Dewwy's Blog

Mechanical Cataphract

In my previous post I talked about the potential to automate the data management and some rote tasks that a referee of a game of Cataphract necessarily has to go through. I have seen several different attempts at automating parts of this in different ways. Almost all involve a discord bot that reports data to discord channels from a Google Sheet. This covers some of the reporting requirements very well, but leaves something to be desired in terms of data organisation. If you want to edit the data, you have to wade through your folders of google sheets.

To solve the visual/spatial information portion of the problem (keeping track of entities on a map, moving entities around on the map, sending slices of the map to player commanders as scouting reports) the most powerful solution I have seen so far involves scripting on top of Foundry.

Foundry is a self-hosted virtual tabletop. A virtual table-top (VTT) is software that allows people to play (primarily) tabletop role-playing games such as Dungeons & Dragons online. A VTT simulates the experience of being gathered around a physical table by providing tools for maps, tokens, dice, character sheets, and rules automation, accessible remotely through a web browser or app. Foundry is a very good choice for this problem. Honestly I'm kicking myself for not thinking of it first.

So far, all of the Foundry implementations I have seen have been built inside a pre-existing module, usually Dungeons & Dragons 5th Edition. A module in Foundry is a plug-in which extends the functionality; the core app provides a map space and user management. A module is added on top to provide automation for a particular game-system or part of a game system. There is probably a lot to be gained by someone creating a Foundry module specifically for Cataphract. I may attempt this myself in the future but I have no experience developing for Foundry. Then again, I have no previous experience making anything with a GUI at all, including what I am about to share with you.

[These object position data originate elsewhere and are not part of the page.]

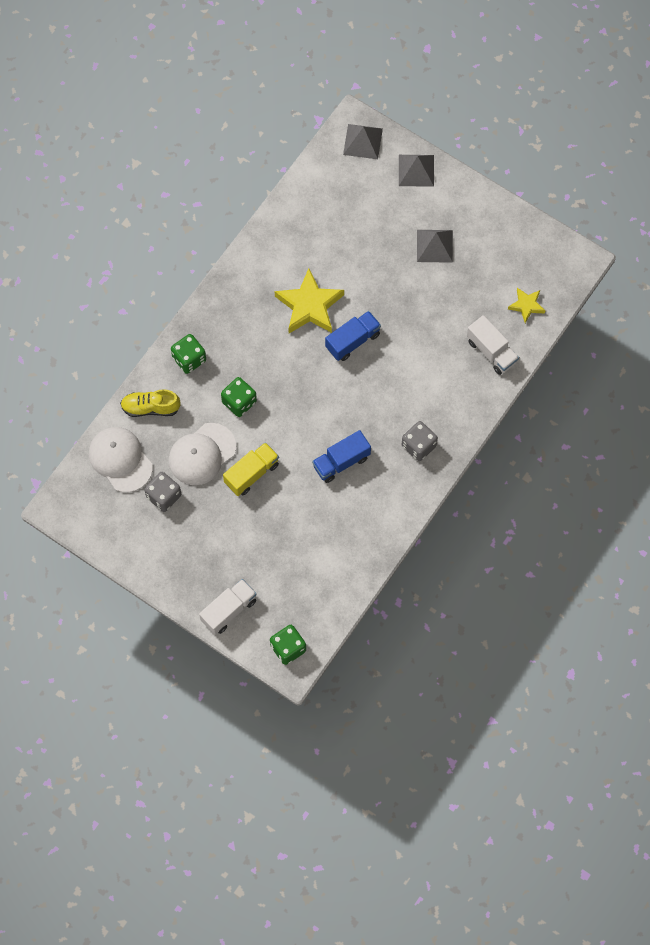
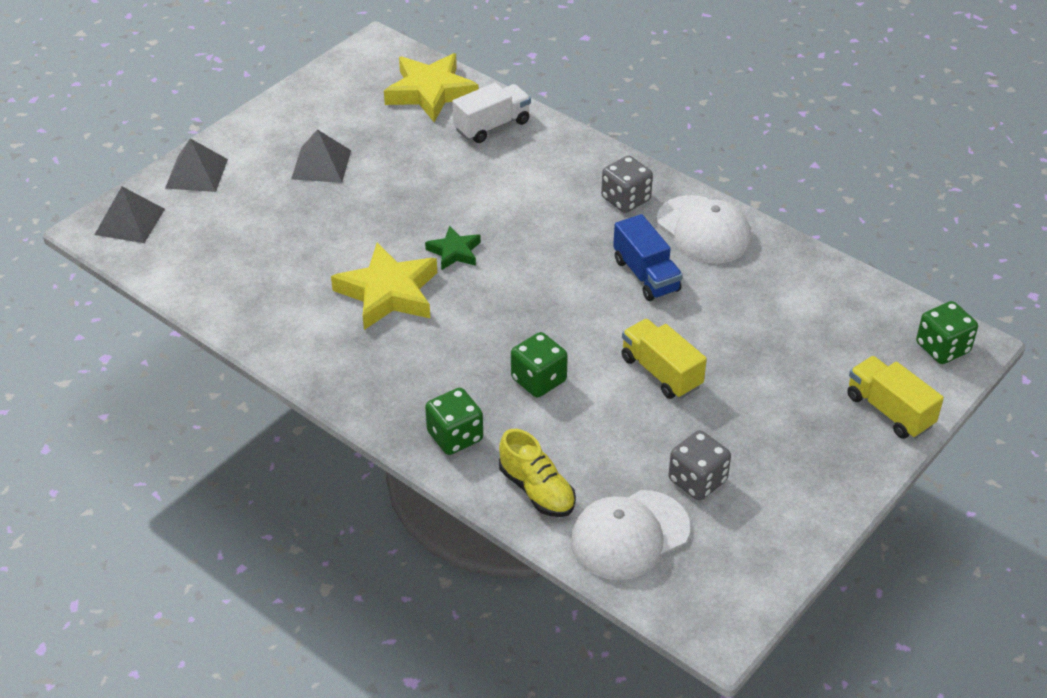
camera: 85 degrees left, 25 degrees down
yellow shoe [120,389,180,417] -> yellow shoe turned 45 degrees counterclockwise [499,429,576,517]
white cap [169,423,236,485] -> white cap moved to [657,195,752,263]
white truck [199,579,257,635] -> yellow truck [847,356,944,439]
blue truck [325,311,381,361] -> green star [425,226,481,270]
yellow star [508,288,545,323] -> yellow star [384,53,479,122], size x1.87

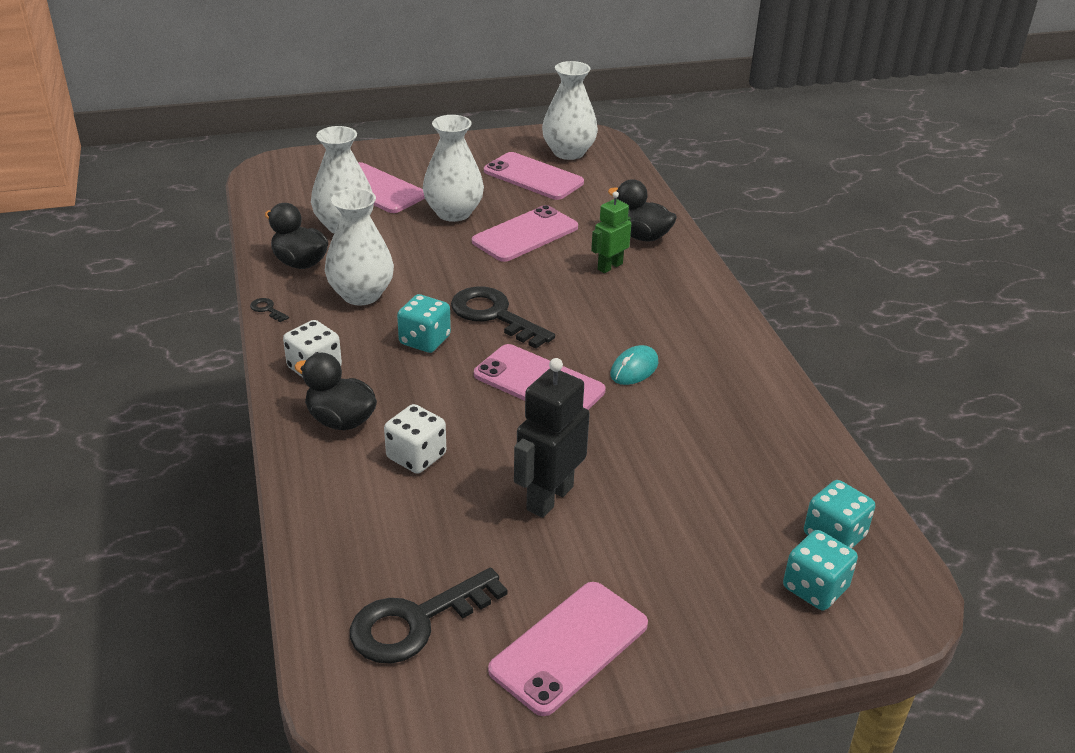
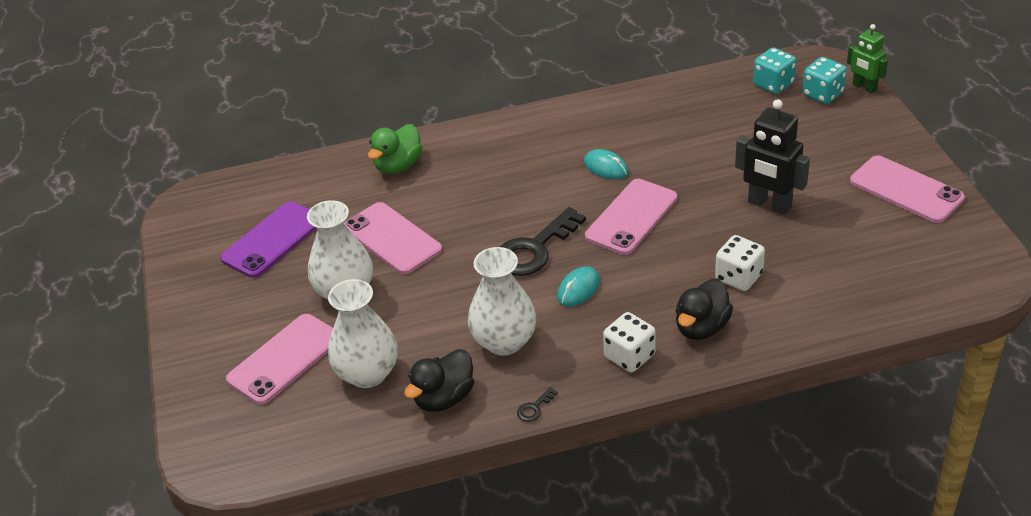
camera: 85 degrees left, 5 degrees up
black key [350,568,508,664] -> none
turquoise dice [397,294,451,353] -> turquoise mouse [557,267,600,307]
pink phone [484,152,584,200] -> purple phone [220,201,317,278]
white vase [542,61,598,160] -> none
green robot [591,191,631,273] -> green robot moved to [847,24,888,93]
black duck [608,179,677,242] -> green duck [368,124,422,174]

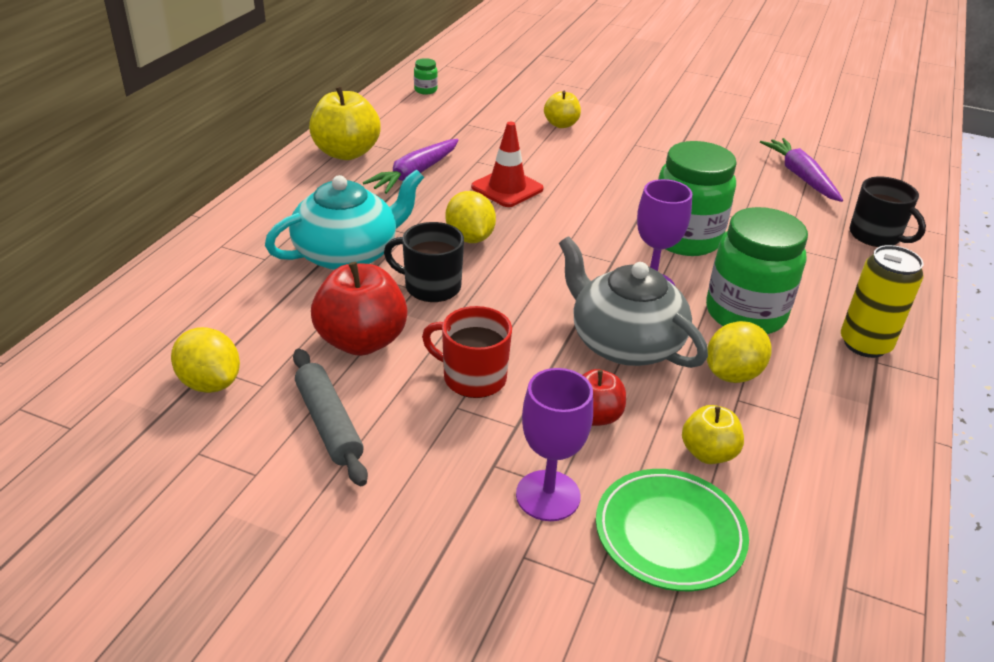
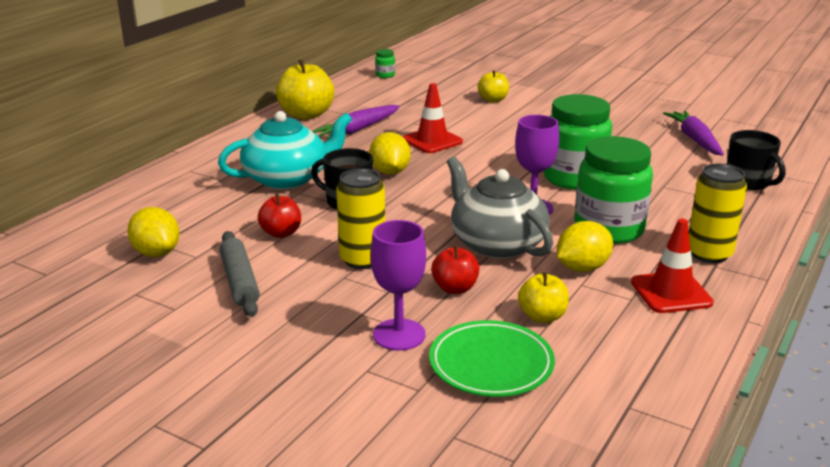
camera: 10 degrees right, 10 degrees down
red apple [311,262,407,356] -> red apple [258,194,301,238], size x0.58
red mug [422,306,512,398] -> yellow can [336,168,385,269]
none -> red traffic cone [631,219,714,313]

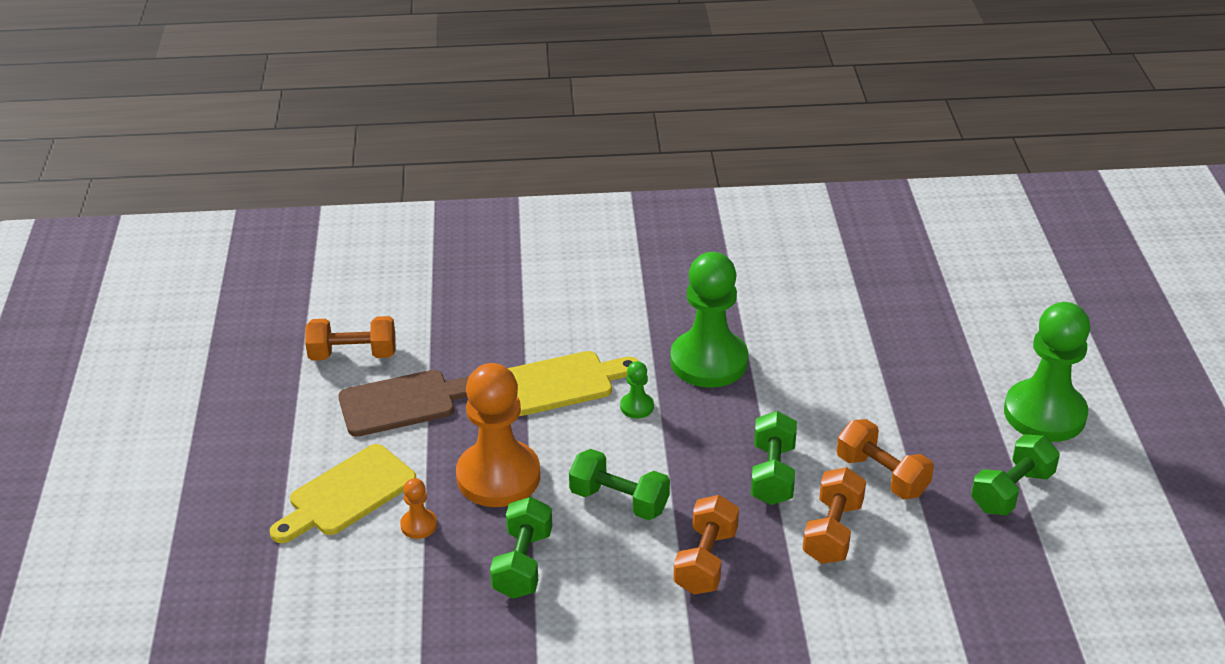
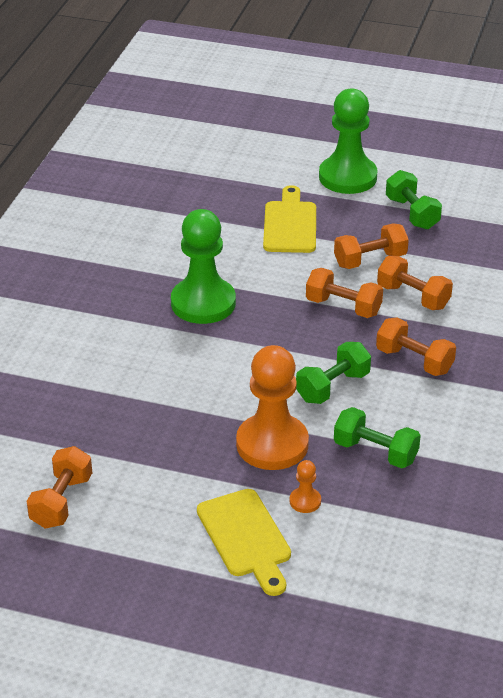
camera: 70 degrees left, 0 degrees up
brown cutting board [338,370,469,437] -> none
yellow cutting board [507,351,640,416] -> yellow cutting board moved to [263,185,316,253]
green pawn [620,361,654,418] -> none
green dumbbell [751,411,797,505] -> orange dumbbell [306,268,383,318]

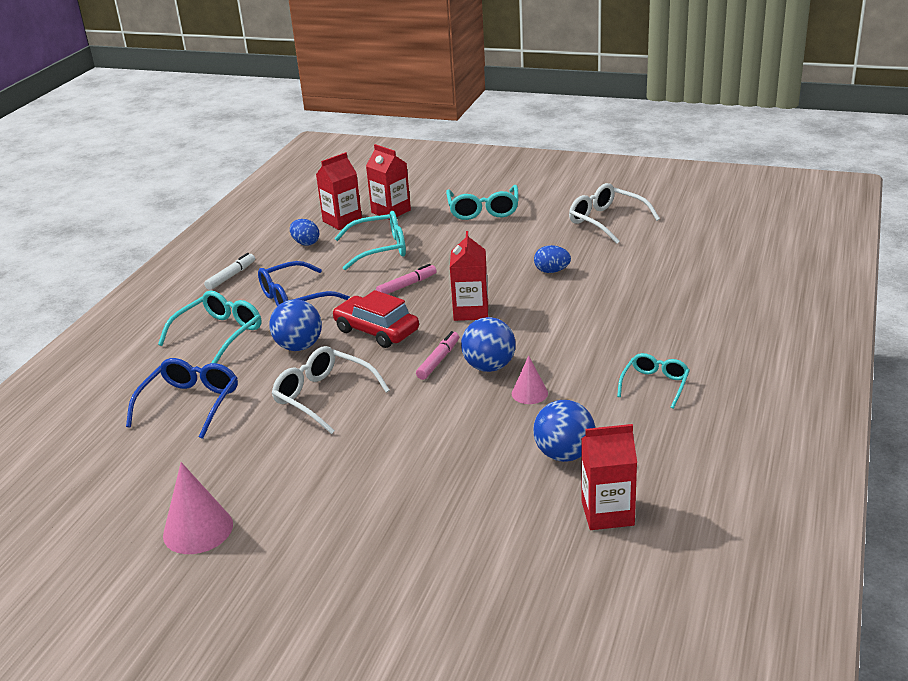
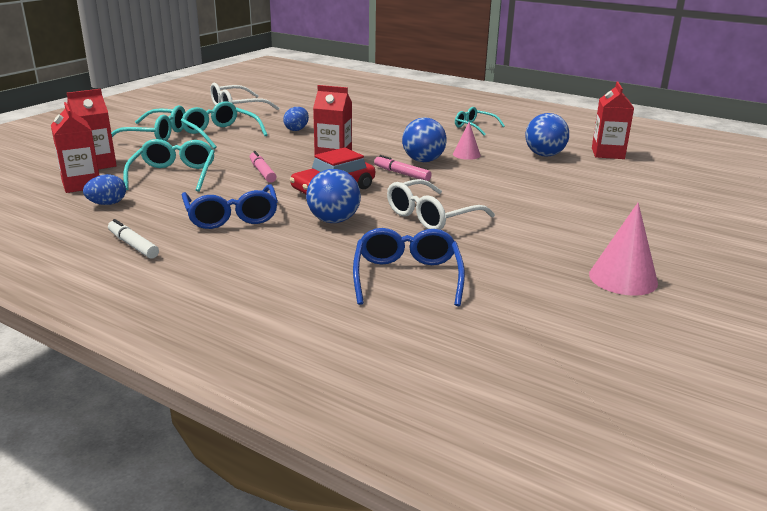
camera: 80 degrees left, 5 degrees down
blue glasses [126,358,238,439] -> blue glasses turned 60 degrees clockwise [353,228,465,306]
turquoise glasses [158,291,261,363] -> turquoise glasses moved to [181,101,267,149]

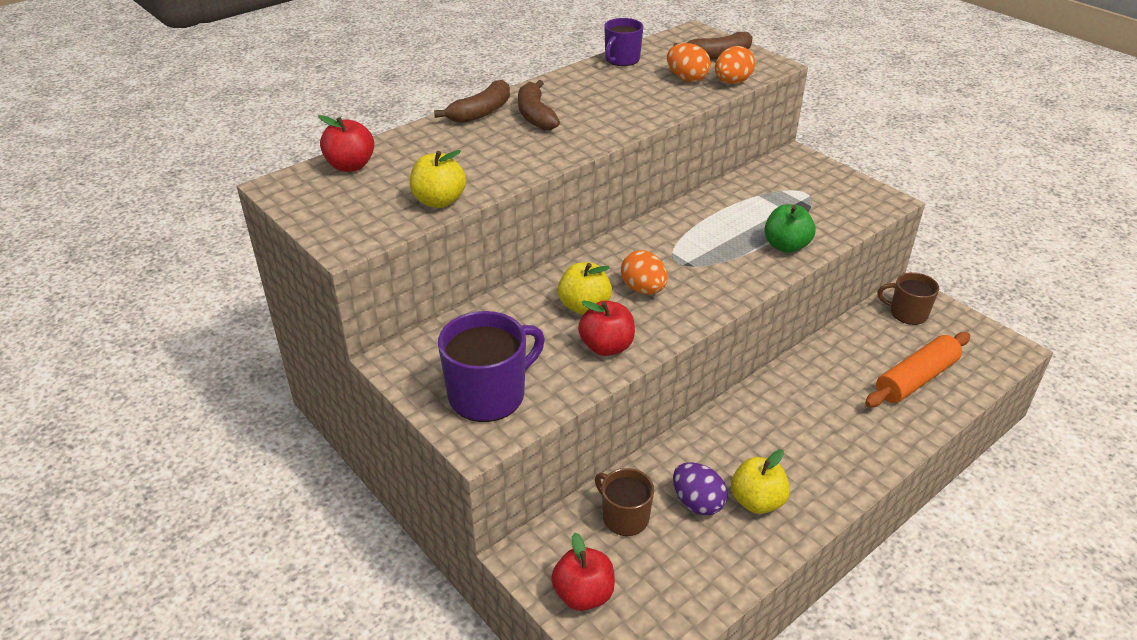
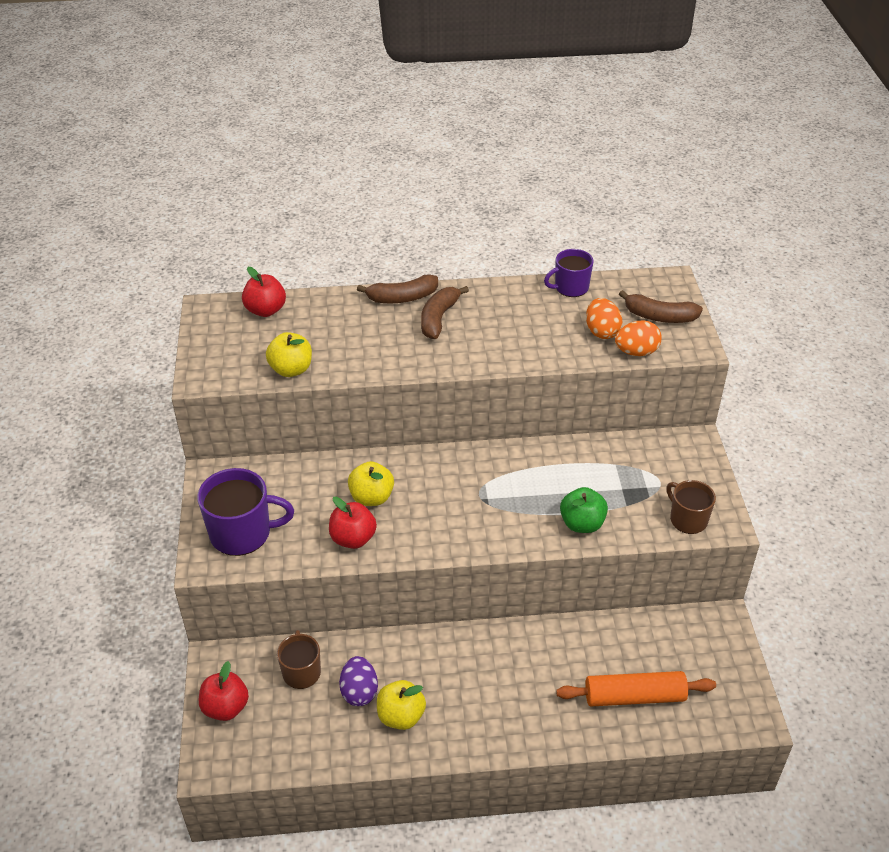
camera: 35 degrees right, 5 degrees up
orange egg [621,250,667,294] -> none
brown mug [877,272,939,325] -> brown mug moved to [666,480,716,534]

Mechanical Cataphract is a work in progess cross-platform desktop app for referee's of the game Cataphract. I'm actively developing it and making good progress. I have a working data-model and most data-entry and view features are implemented, as well as some of the automations I see as most valuable. At time of writing, it includes:

  • An editable hex map with roads, rivers, and terrain types.
    • Selectable hexes. On selection, terrain, faction control, population, and forage information are provided and editable.
    • Armies, commanders, and messages are displayed with icons in the hex that is their current location, and are selectable by mouse click.
    • Selectable overlays for displaying additional hex information directly on top of the map: faction control, population, times foraged, and weather.
    • Ability to set manually or compute a path for an army/commander/message, and display it on the map.
  • A summary panel, with tabs for factions, armies, commanders, and messages. Items in the summary panel are selectable, opening a seperate detail panel which surfaces all information on the selected item to be viewed or edited, as well where automation helpers for that entity are found.
  • Detail panel automation helpers: supply consumption, casualty application to all brigades in an army by percentage.
  • Map level automation helpers: Foraging (updates counter for number of times selected hex's have been foraged), uses selected hex population values to generate supplies, and provides them to an indicated army.
  • Game state automation: Game time tracked and advancable by button press. Currently includes automated supply consumption for each army at the same time each day, and automated movement of armys, commanders, and messages along their set path if they have one.

The following features are currently planned in future development:

  • Automated scouting report generation: Provide a rendered slice of the map according to the scouting range of a selected entity as an image file.
  • Automated pathfinding: Find shortest route between two selected hexes.
  • Automated movement: Provide a path (or generate one with automated pathfinding) for an entity, and automate movement along that path as game time is advanced.
  • Automated weather.
  • Automated message delivery: Using automated pathfinding and movement systems.
  • Discord bot integration.

When complete, Mechanical Cataphract will be a stand-alone desktop app that a referee can run with minimal additional set-up, at no cost (not requiring you to purchase the Foundry VTT), providing space for all of the data entry, organisation, and automations consolidated in one place. There will necessarily be some set-up required as the user will need their own Discord bot if they wish to use the Discord integrations (which are by no means required). However setting up a Discord bot is a quite short and uncomplicated process. As features near completion, I will share follow-up articles demonstrating their use. When near feature complete I plan to run a short game for testing, which I will be advertising on the Cataphract Rally Point Discord.

When using the Discord integration this app will function like a self-hosted server accessible by the admin through a GUI, and to players only through a Discord bot API. As such, for the test game my hosting solution is going to be to leave my personal PC running 24/7. I have some ideas for transitioning to running on an external server; the entire app could also function via command line, avoiding the need to be able to remote view the GUI, but I am keeping this off my roadmap for now. As the app is quite light and cross-platform it should run perfectly fine on any old laptop you have around, so you can keep it running in a corner somewhere on that laptop, rather than powering your tower PC (and its huge fan and sleep killing blue LEDs, if you're anything like me) all night as you try to sleep.

If you're interested in taking a look at the code so far go here. I try to keep it buildable so if you want to spin it up and test it go ahead. The UI.. leaves a lot to be desired as it currently stands, currently focussed on getting functionality in before making sure everything is presentable. You will likely find some bugs if you do this.